▶ Required action: Could you reproduce the entire guidance note on tax relief for provisions below, word for word?

▶ Provided text:
Tax relief for provisions

By Tolley

The following Corporation Tax guidance note by Tolley provides comprehensive and up to date tax information covering:

  • Tax relief for provisions
  • Tax Bulletin 44
  • GAAP relating to provisions
  • Obligations
  • Existence of obligations
  • Anticipation of losses
  • The Jenners case
  • IAS
  • Provisions for repairs

A provision is effectively an estimate of expenditure which may have been incurred or losses which may have been sustained. They do not necessarily reflect actual expenditure but are a reliable estimate in working out the cost of a particular item to a business.

Provisions are only allowable for tax purposes in certain circumstances. An important case is Owen v Southern Railway of Peru Ltd whereby HMRC only accepted a provision provided it had been specifically calculated. HMRC does not like companies simply putting through a provision in the accounts and wiping out substantial amounts of taxable profit. Where a company can show a fundamental basis for the figures computed, then the provision would be allowed. This case sets the principle that provisions are only allowable where they are specific.

▶ Exercise data:

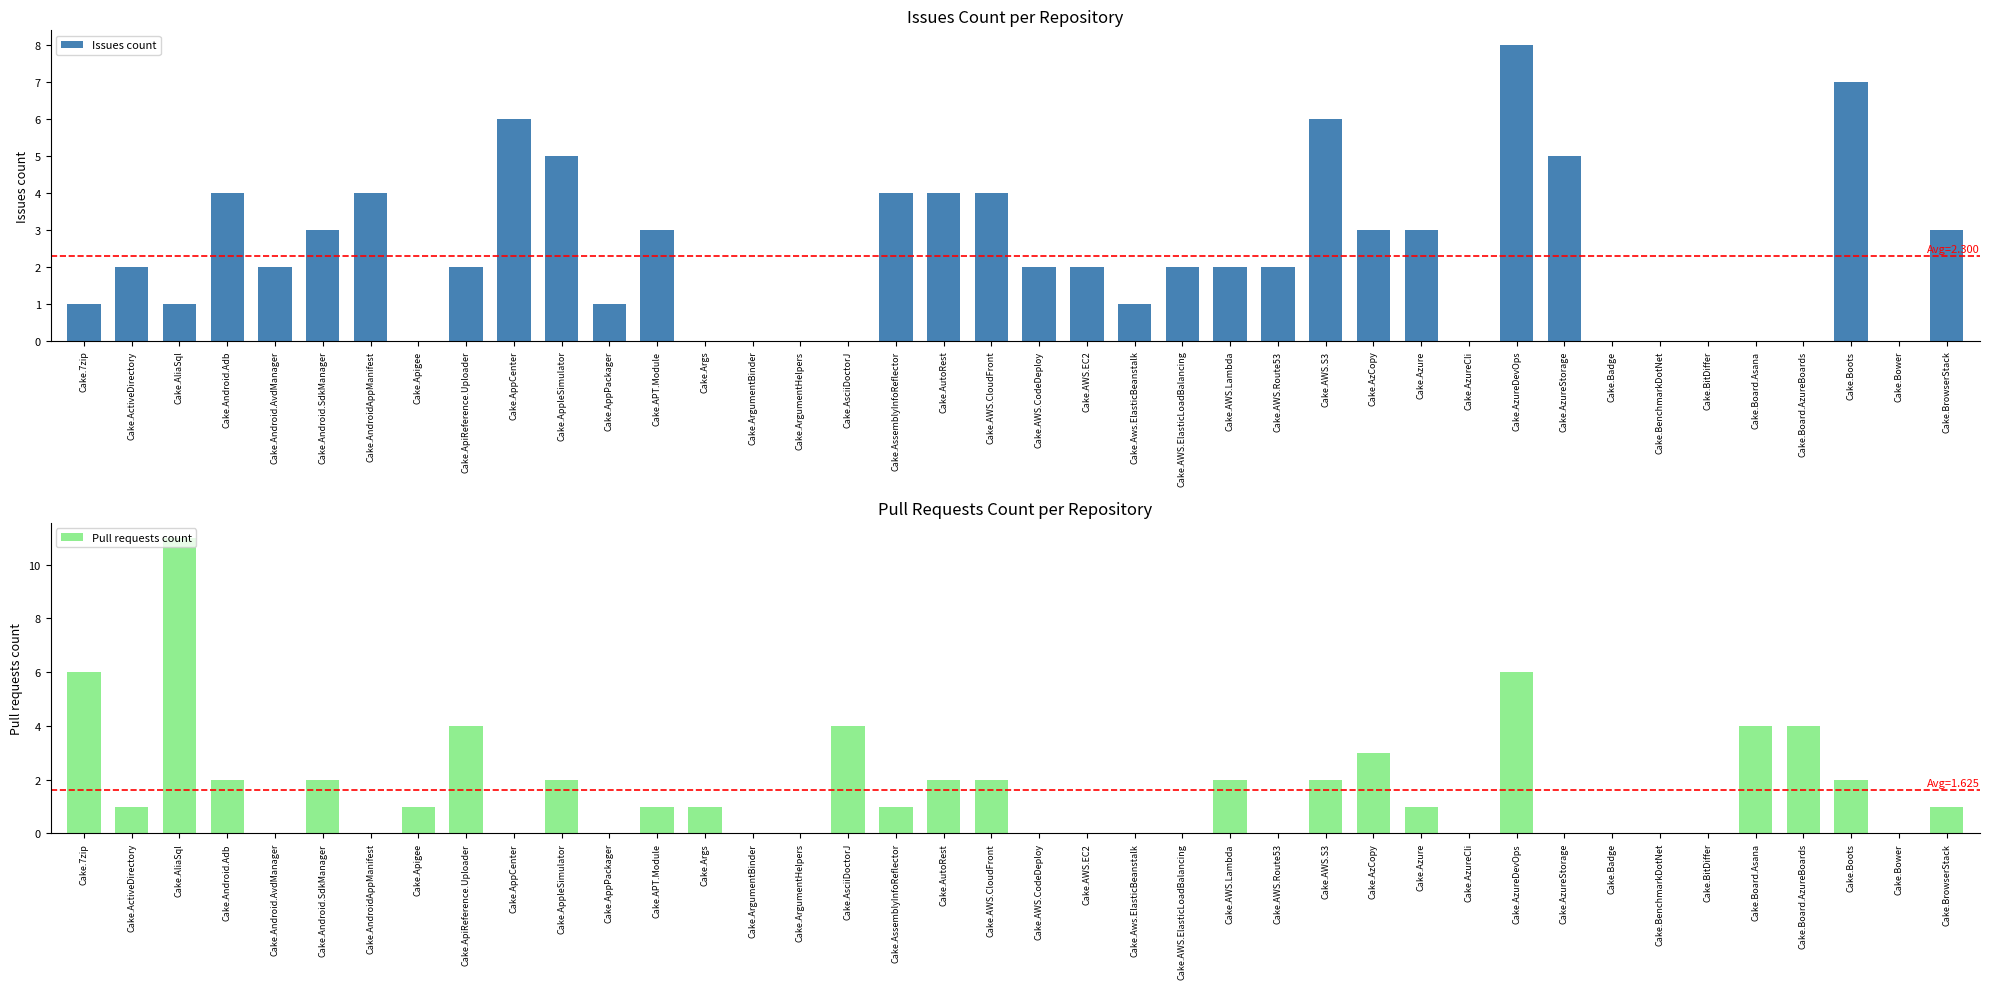

How many bars are there in total?

80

▶ Solution to this problem:
Tax relief for provisions

By Tolley

The following Corporation Tax guidance note by Tolley provides comprehensive and up to date tax information covering:

  • Tax relief for provisions
  • Tax Bulletin 44
  • GAAP relating to provisions
  • Obligations
  • Existence of obligations
  • Anticipation of losses
  • The Jenners case
  • IAS
  • Provisions for repairs

A provision is effectively an estimate of expenditure which may have been incurred or losses which may have been sustained. They do not necessarily reflect actual expenditure but are a reliable estimate in working out the cost of a particular item to a business.

Provisions are only allowable for tax purposes in certain circumstances. An important case is Owen v Southern Railway of Peru Ltd whereby HMRC only accepted a provision provided it had been specifically calculated. HMRC does not like companies simply putting through a provision in the accounts and wiping out substantial amounts of taxable profit. Where a company can show a fundamental basis for the figures computed, then the provision would be allowed. This case sets the principle that provisions are only allowable where they are specific.